7. The method according to claim 1, characterized in that, Determining the compressor health status based on the compressor health parameters includes: The compressor health range corresponding to the compressor health parameters is determined based on the compressor health parameters; The health status of the compressor is determined based on the compressor health range.
8. A device for determining the health status of a compressor, characterized in that, The compressor is equipped with a vibration sensor and an operating status acquisition component. The device includes: The data acquisition module is used to acquire vibration status data of the compressor through the vibration sensor and to acquire operating status data of the compressor through the operating status acquisition component. An energy entropy characteristic determination module is used to determine the vibration energy entropy characteristics of the compressor based on the vibration state data. An operation characteristic determination module is used to determine the operation status characteristics of the compressor based on the operation status data; The weighting coefficient determination module is used to acquire the operating environment data of the compressor and determine the feature weighting coefficients based on the vibration energy entropy characteristics, the operating state characteristics, and the operating environment data. The health parameter determination module is used to determine the compressor health parameters based on the vibration energy entropy characteristics, the operating state characteristics, and the feature weighting coefficients. The health status determination module is used to determine the health status of the compressor based on the compressor health parameters.

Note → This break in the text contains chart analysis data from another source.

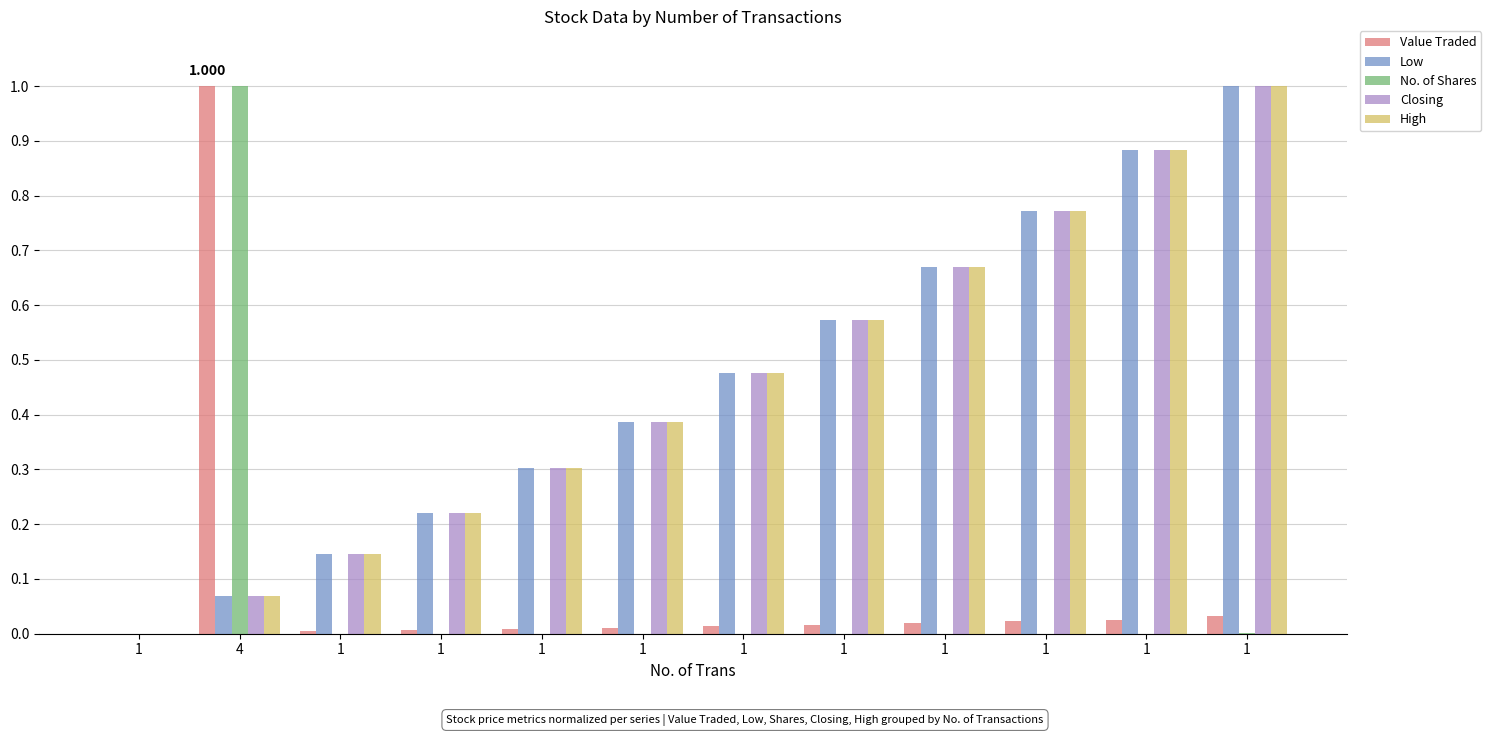

Between 1 and 4, which is larger?

4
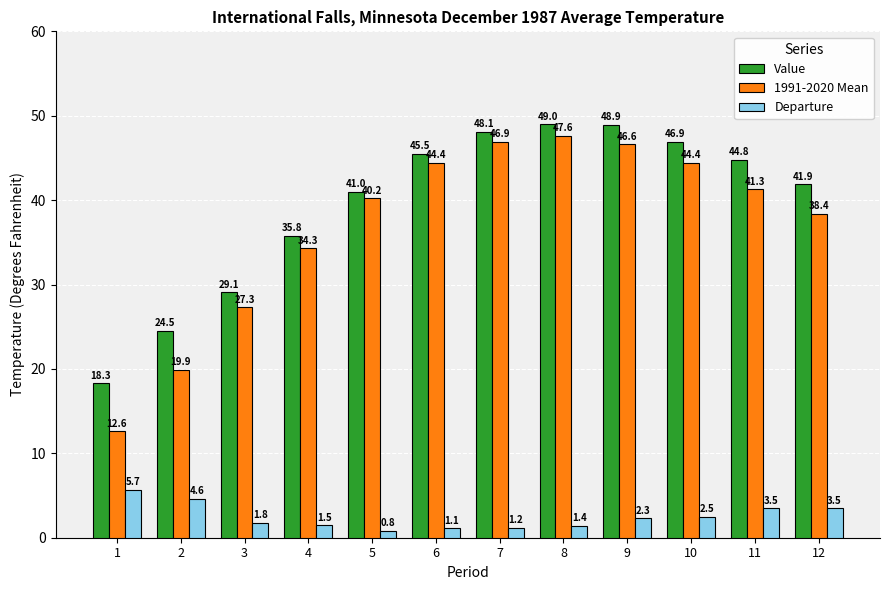

What is the average value of the 1991-2020 Mean series?

37.0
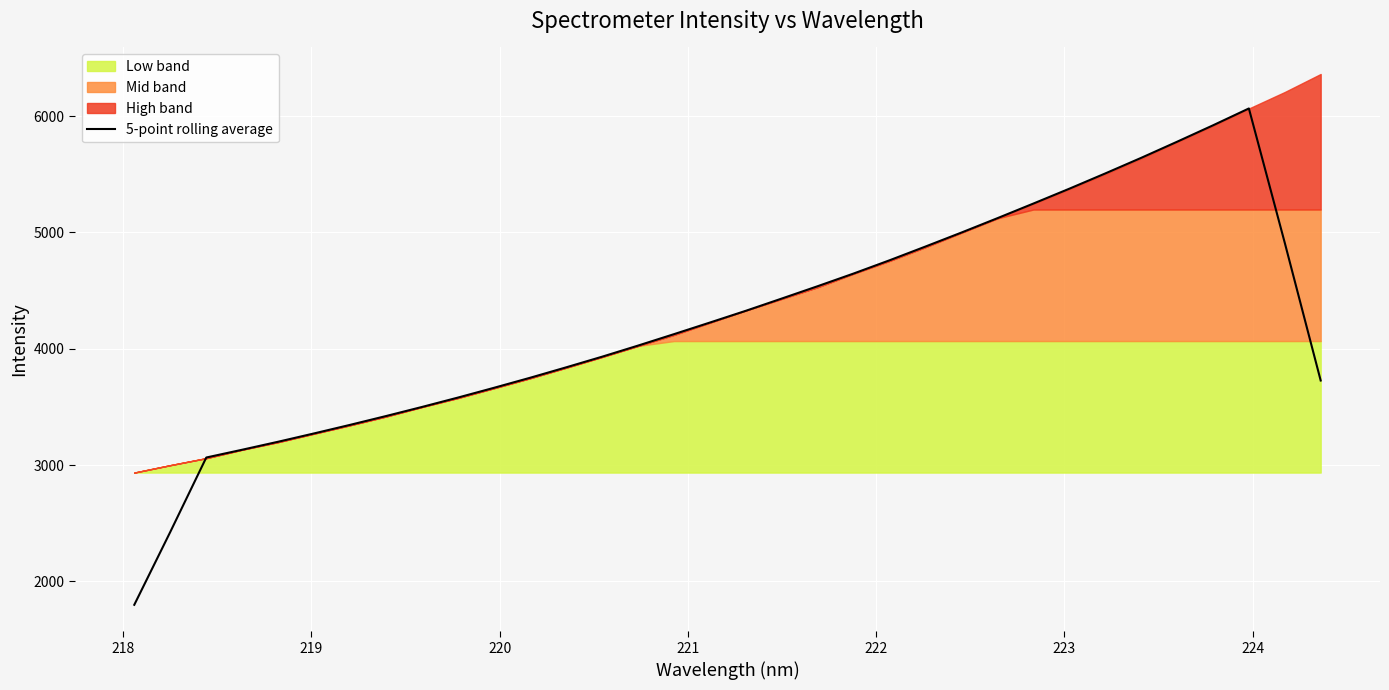

What is the maximum value shown in the chart?

6065.8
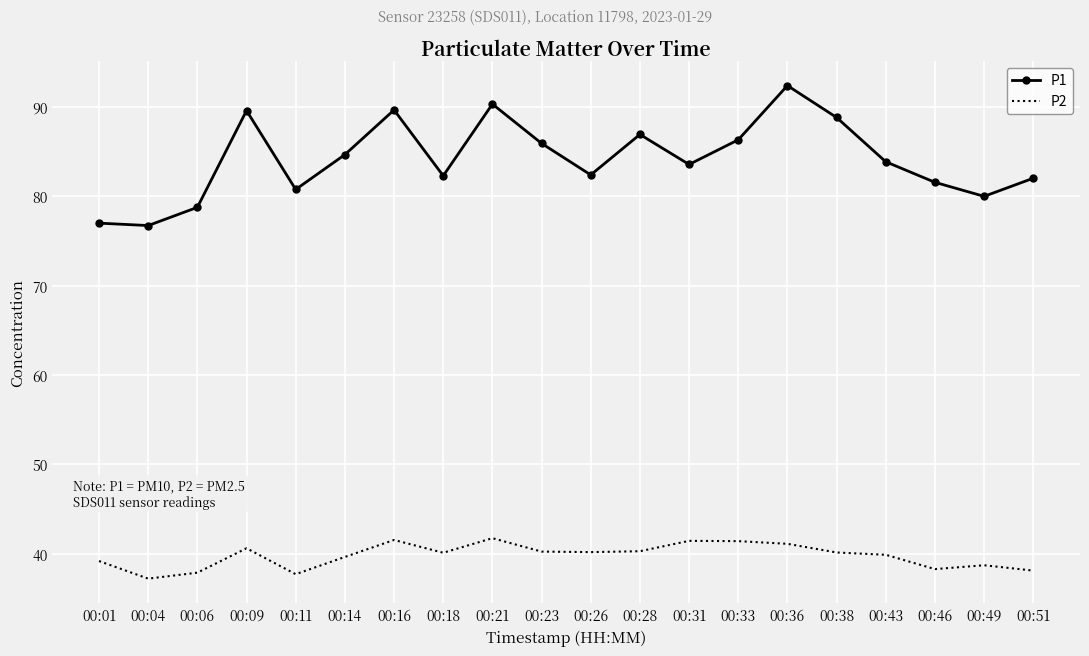

What is the lowest value of the P1 series?

76.7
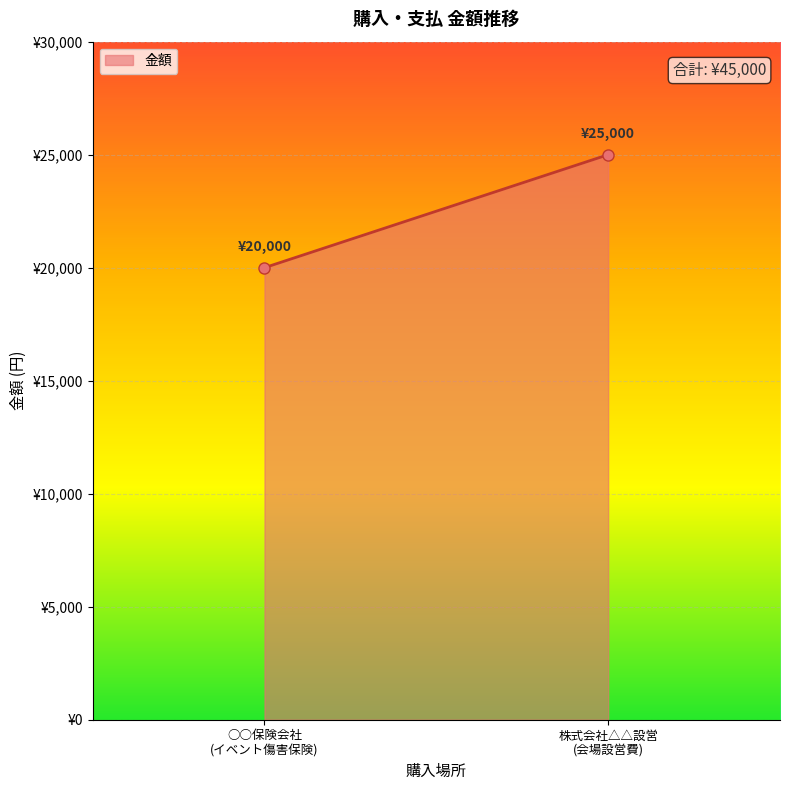

What is the change in value from ○○保険会社
(イベント傷害保険) to 株式会社△△設営
(会場設営費)?

+5000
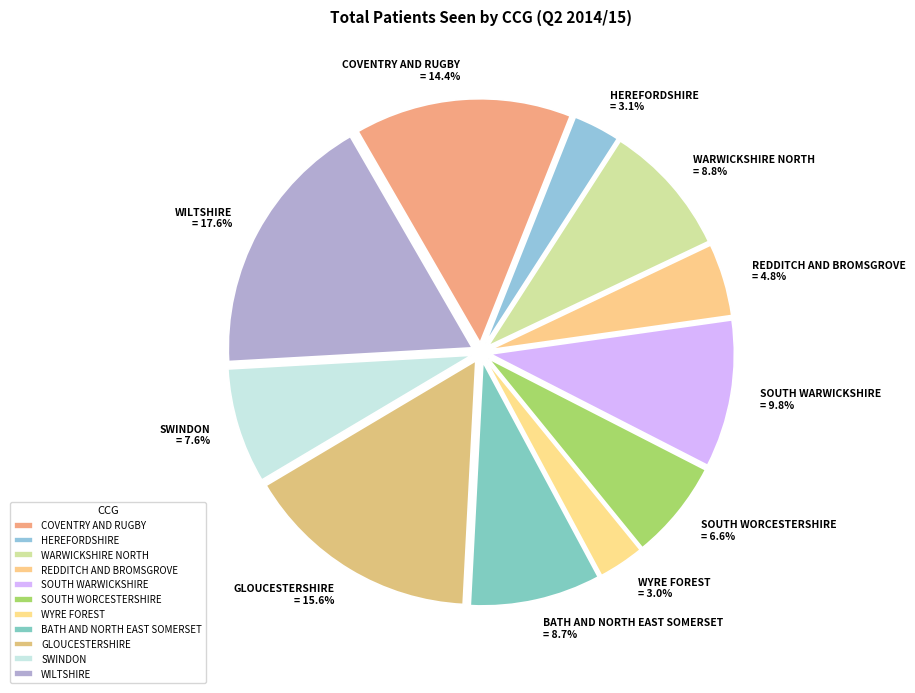

Count the number of slices in the pie.

11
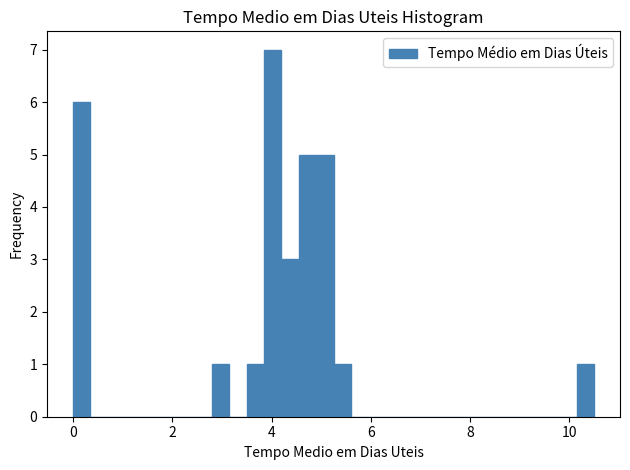

Around what value on the x-axis is the tallest bar? Give the approximate position of its centre, as read against the axis.

4.0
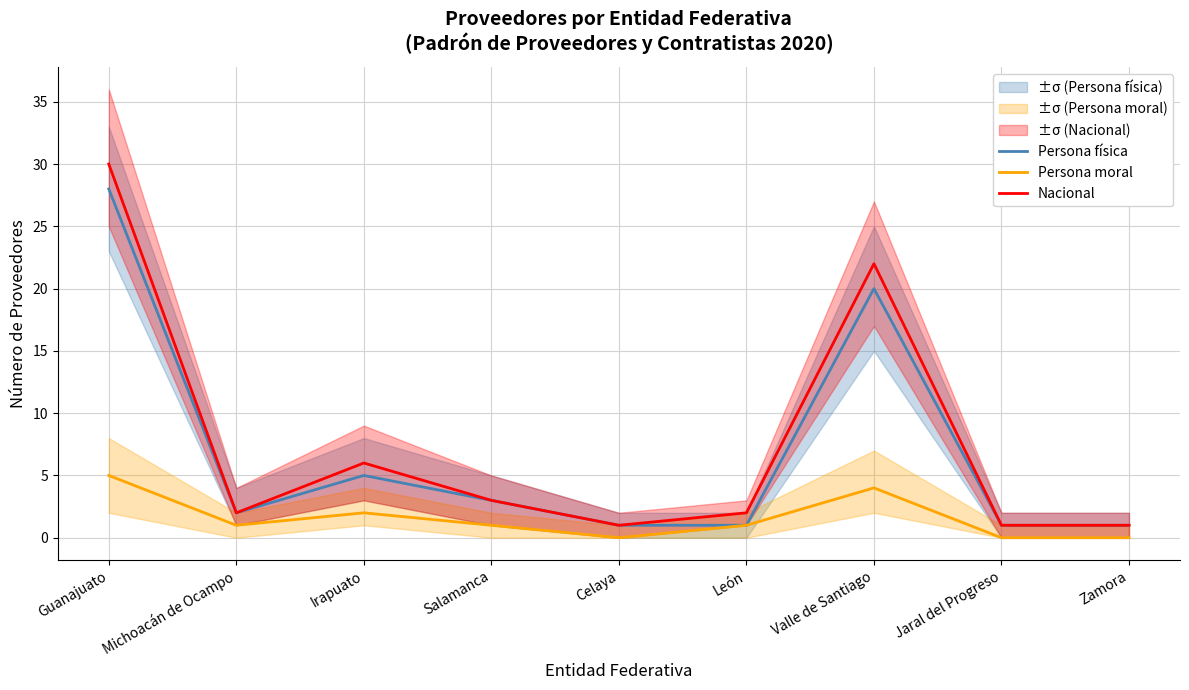

At which category is the sum across all series the highest?

Guanajuato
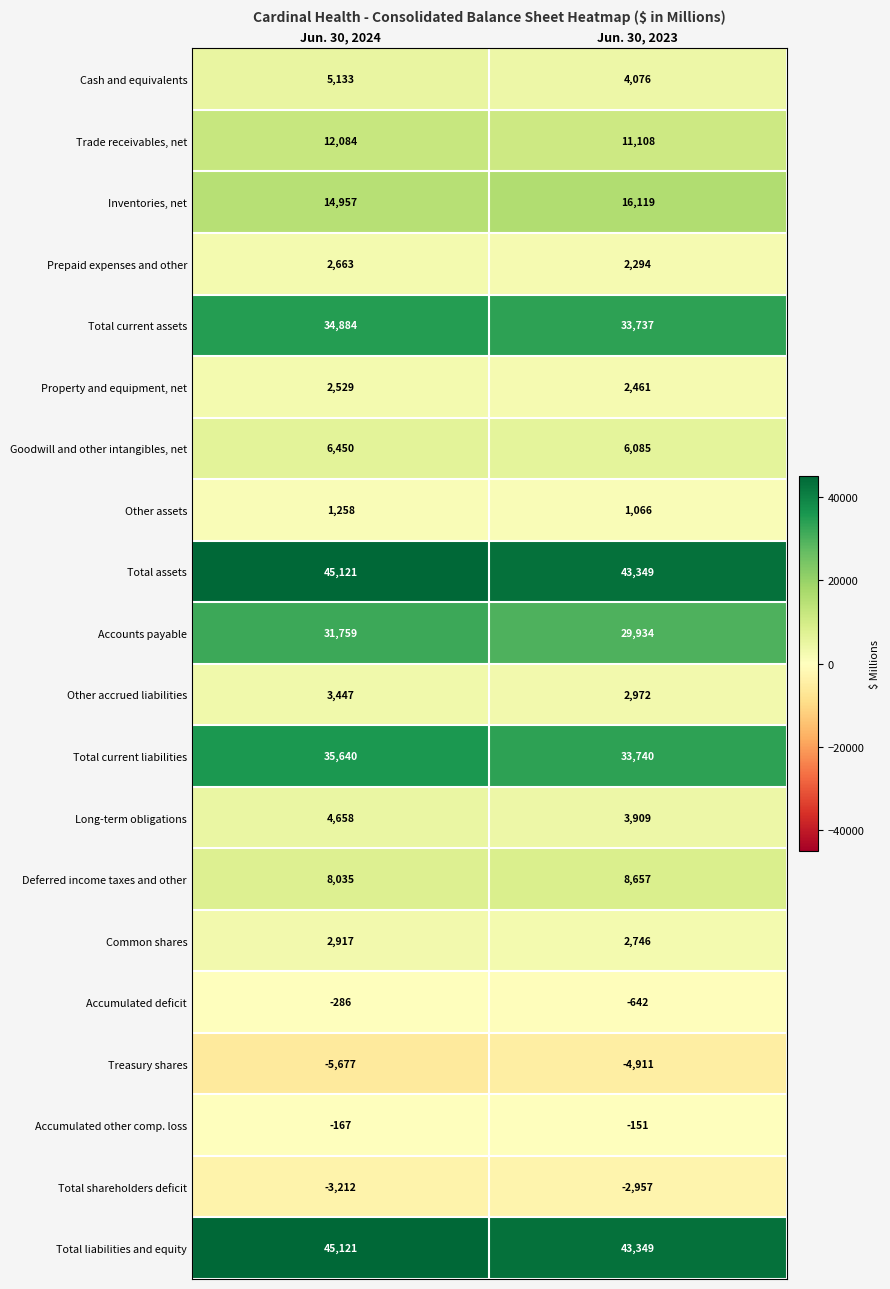

Read the Inventories, net value at Jun. 30, 2023.

16119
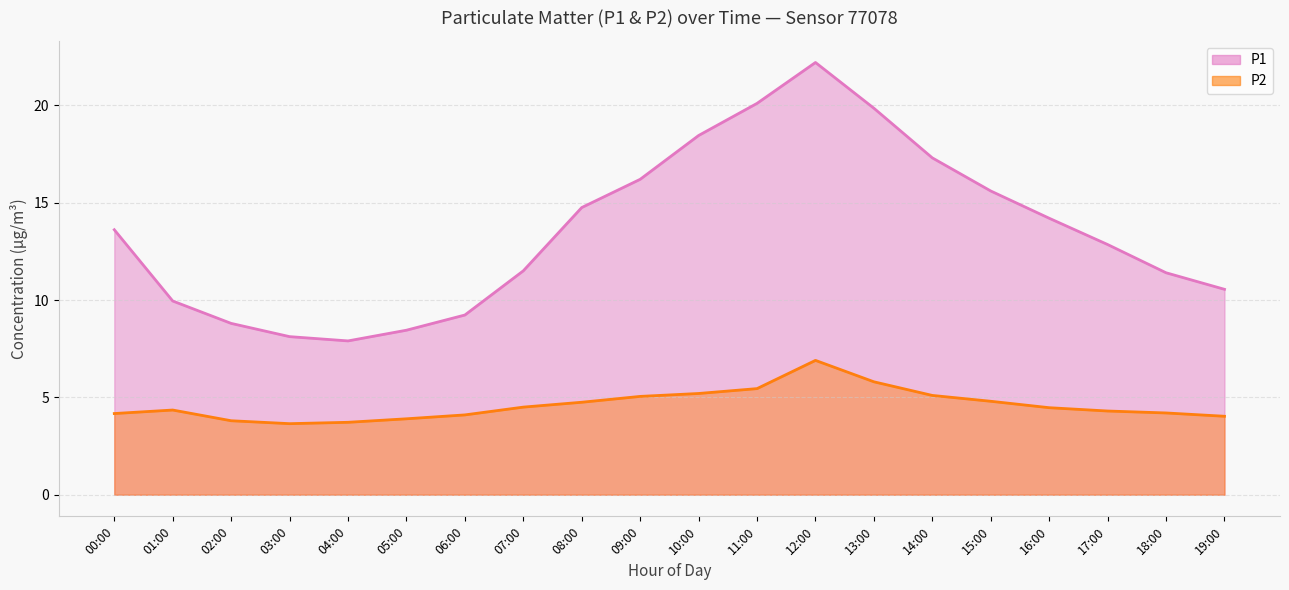

The P1 series shows 11.4 at 18:00. True or false?

True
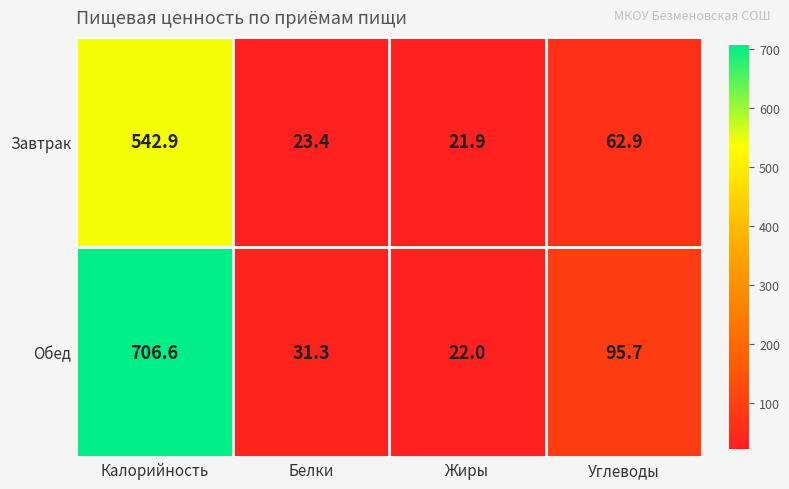

How many series are shown in this chart?

2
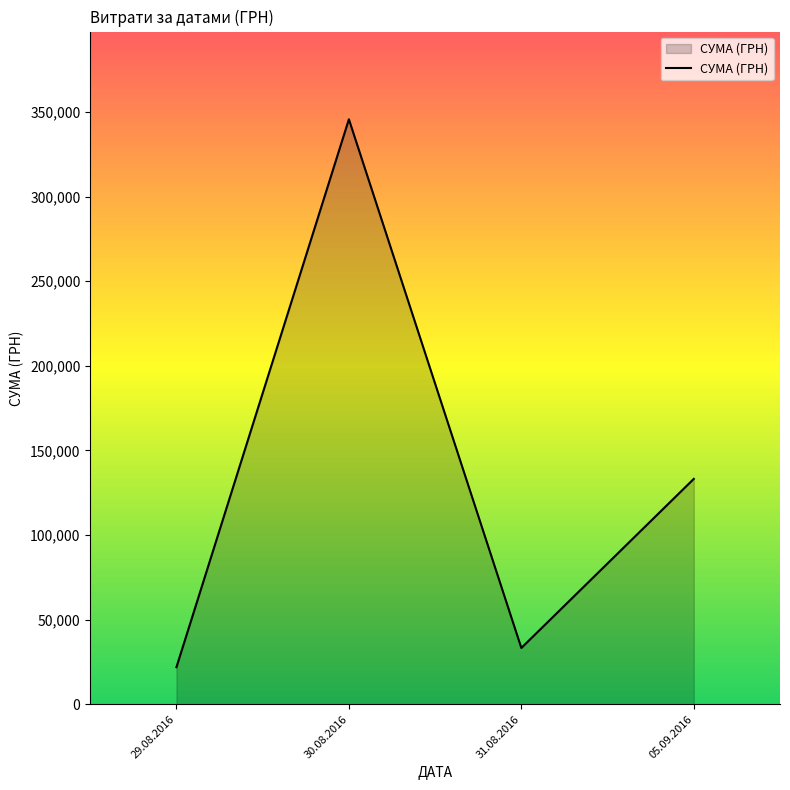

Is it true that the value at 31.08.2016 is 21220.5?

False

9. A vehicle, characterized in that, It includes a processor, a memory, and a computer program stored in the memory and capable of running on the processor, wherein the computer program, when executed by the processor, implements the method as described in any one of claims 1-7.
10. A computer-readable storage medium, characterized in that, A computer program is stored on the computer-readable storage medium, which, when executed by a processor, implements the method as described in any one of claims 1-7.